DATASET EXCERPT
•••
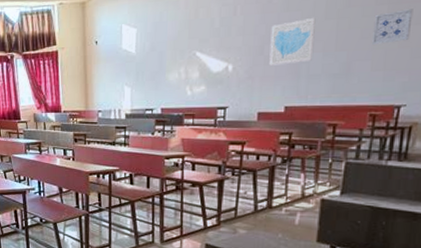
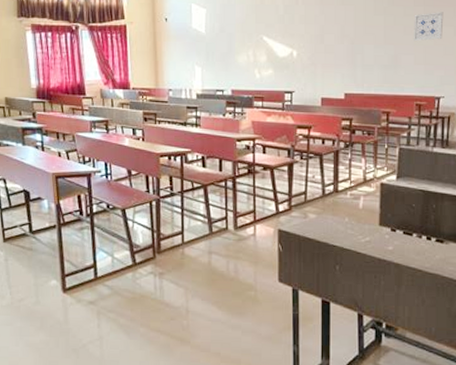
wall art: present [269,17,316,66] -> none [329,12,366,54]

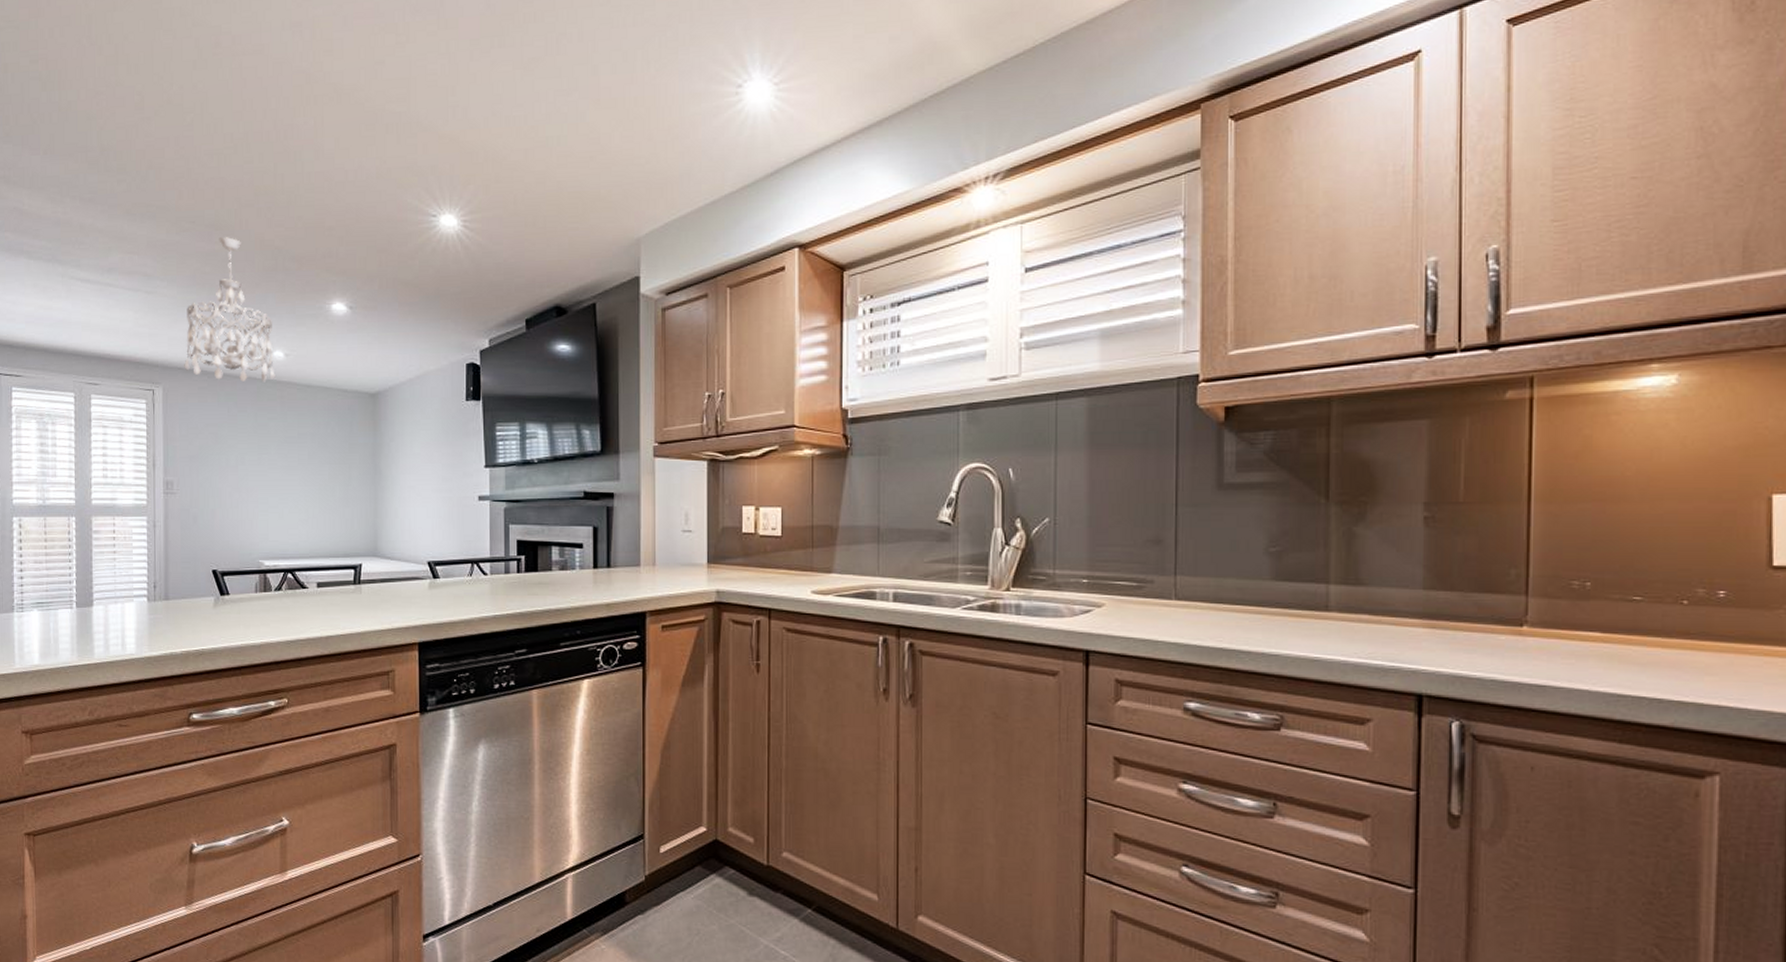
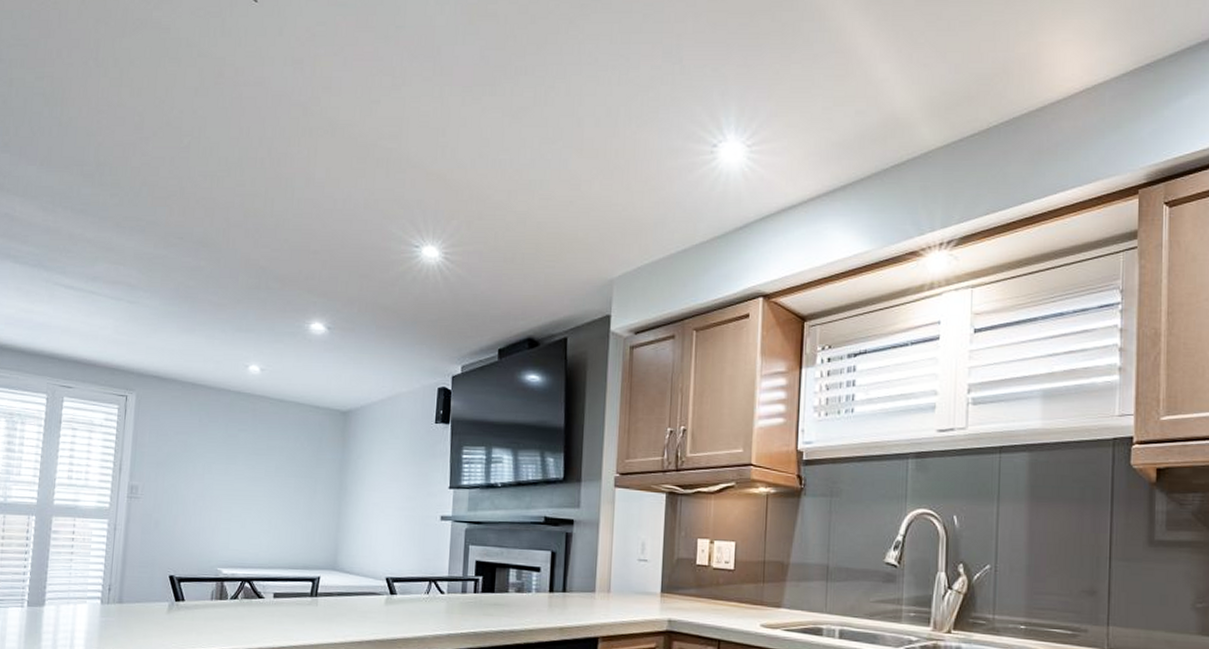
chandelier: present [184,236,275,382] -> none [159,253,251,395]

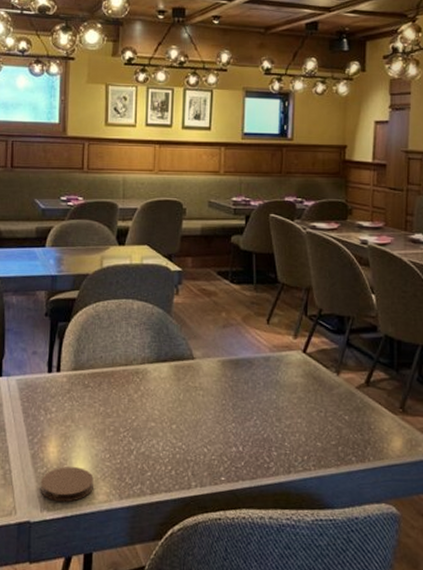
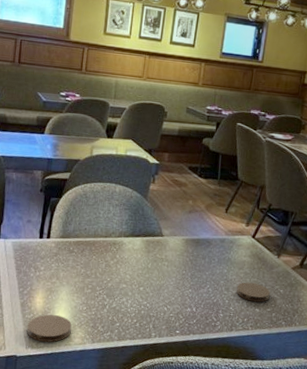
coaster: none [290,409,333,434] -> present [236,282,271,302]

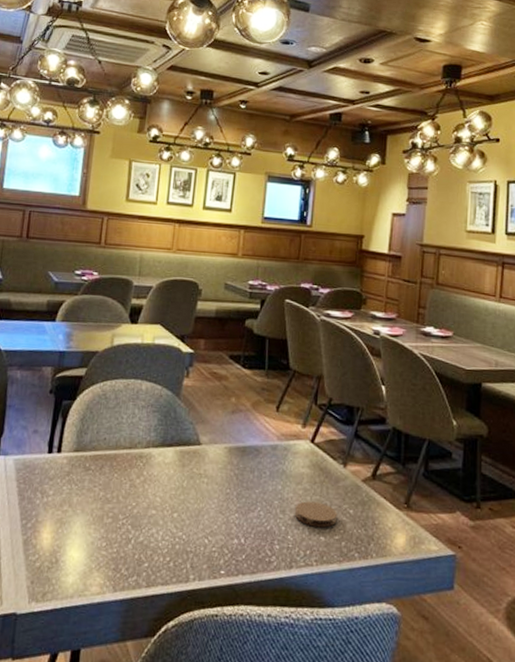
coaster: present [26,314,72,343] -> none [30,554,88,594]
•••
YOUR TASK
What lines of the material above contain "coaster"? Return each of them.

EXPECTED ANSWER
coaster: none [290,409,333,434] -> present [236,282,271,302]
coaster: present [26,314,72,343] -> none [30,554,88,594]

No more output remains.